*** Opening Records ***
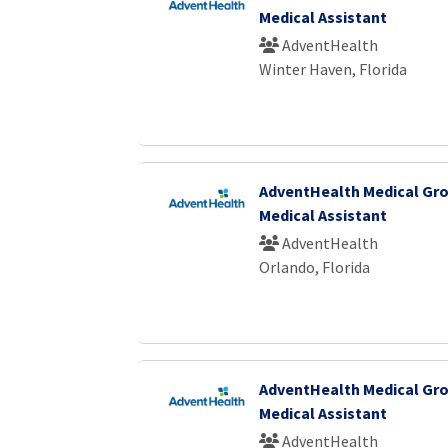
Medical Assistant
AdventHealth
Winter Haven, Florida
AdventHealth Medical Gro
Medical Assistant
AdventHealth
Orlando, Florida
AdventHealth Medical Gro
Medical Assistant
AdventHealth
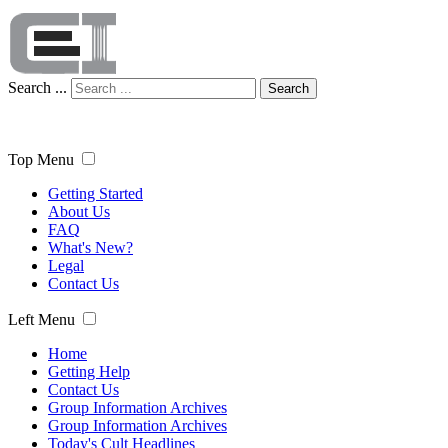
Search ...
Search
Top Menu
Getting Started
About Us
FAQ
What's New?
Legal
Contact Us
Left Menu
Home
Getting Help
Contact Us
Group Information Archives
Group Information Archives
Today's Cult Headlines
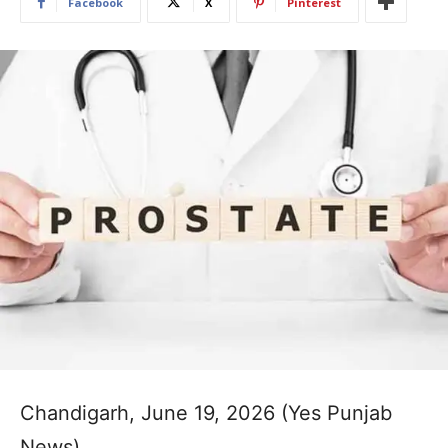
Facebook
X
Pinterest
Chandigarh, June 19, 2026 (Yes Punjab
News)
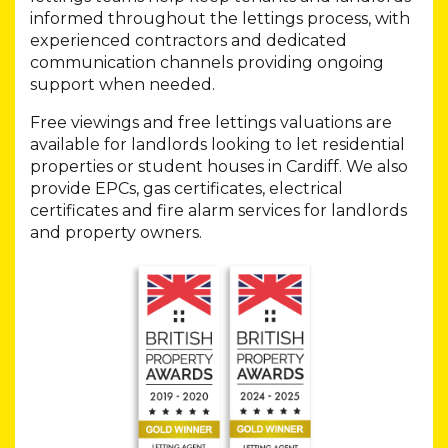
informed throughout the lettings process, with
experienced contractors and dedicated
communication channels providing ongoing
support when needed.
Free viewings and free lettings valuations are
available for landlords looking to let residential
properties or student houses in Cardiff. We also
provide EPCs, gas certificates, electrical
certificates and fire alarm services for landlords
and property owners.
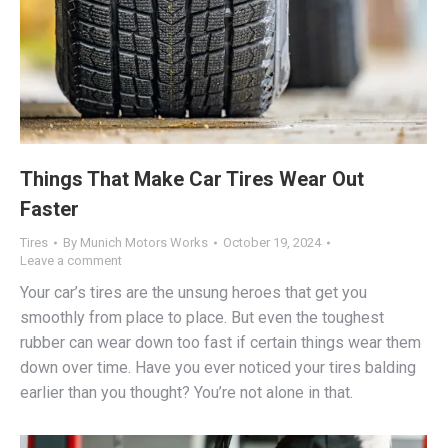
Things That Make Car Tires Wear Out
Faster
Tires
By
Munich Motors Works
October 19, 2024
Leave a comment
Your car’s tires are the unsung heroes that get you
smoothly from place to place. But even the toughest
rubber can wear down too fast if certain things wear them
down over time. Have you ever noticed your tires balding
earlier than you thought? You’re not alone in that.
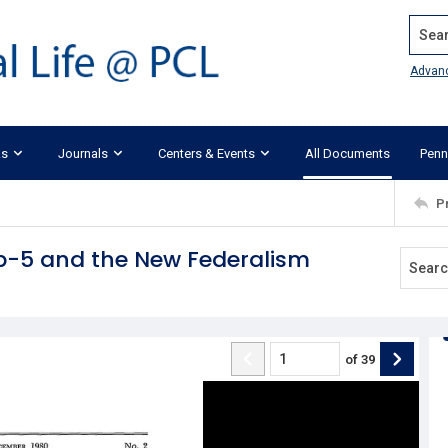
Search
Advan
ks
Journals
Centers & Events
All Documents
Penn
P
0b-5 and the New Federalism
of
39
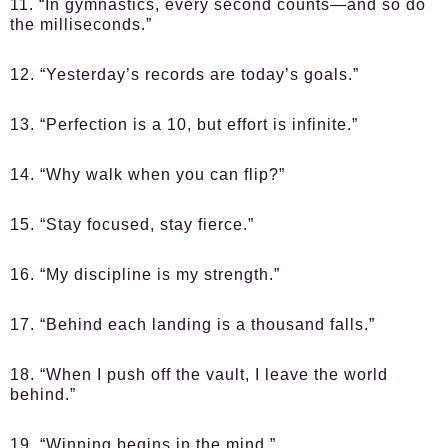
11. “In gymnastics, every second counts—and so do
the milliseconds.”
12. “Yesterday’s records are today’s goals.”
13. “Perfection is a 10, but effort is infinite.”
14. “Why walk when you can flip?”
15. “Stay focused, stay fierce.”
16. “My discipline is my strength.”
17. “Behind each landing is a thousand falls.”
18. “When I push off the vault, I leave the world
behind.”
19. “Winning begins in the mind.”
*** Closing Records ***
Once the pictures are removed, reproduce the remaining entries above exactly.

Medical Assistant
AdventHealth
Winter Haven, Florida
AdventHealth Medical Gro
Medical Assistant
AdventHealth
Orlando, Florida
AdventHealth Medical Gro
Medical Assistant
AdventHealth
Search ...
Search
Top Menu
Getting Started
About Us
FAQ
What's New?
Legal
Contact Us
Left Menu
Home
Getting Help
Contact Us
Group Information Archives
Group Information Archives
Today's Cult Headlines
Facebook
X
Pinterest
Chandigarh, June 19, 2026 (Yes Punjab
News)
informed throughout the lettings process, with
experienced contractors and dedicated
communication channels providing ongoing
support when needed.
Free viewings and free lettings valuations are
available for landlords looking to let residential
properties or student houses in Cardiff. We also
provide EPCs, gas certificates, electrical
certificates and fire alarm services for landlords
and property owners.
Things That Make Car Tires Wear Out
Faster
Tires
By
Munich Motors Works
October 19, 2024
Leave a comment
Your car’s tires are the unsung heroes that get you
smoothly from place to place. But even the toughest
rubber can wear down too fast if certain things wear them
down over time. Have you ever noticed your tires balding
earlier than you thought? You’re not alone in that.
Search
Advan
ks
Journals
Centers & Events
All Documents
Penn
P
0b-5 and the New Federalism
of
39
11. “In gymnastics, every second counts—and so do
the milliseconds.”
12. “Yesterday’s records are today’s goals.”
13. “Perfection is a 10, but effort is infinite.”
14. “Why walk when you can flip?”
15. “Stay focused, stay fierce.”
16. “My discipline is my strength.”
17. “Behind each landing is a thousand falls.”
18. “When I push off the vault, I leave the world
behind.”
19. “Winning begins in the mind.”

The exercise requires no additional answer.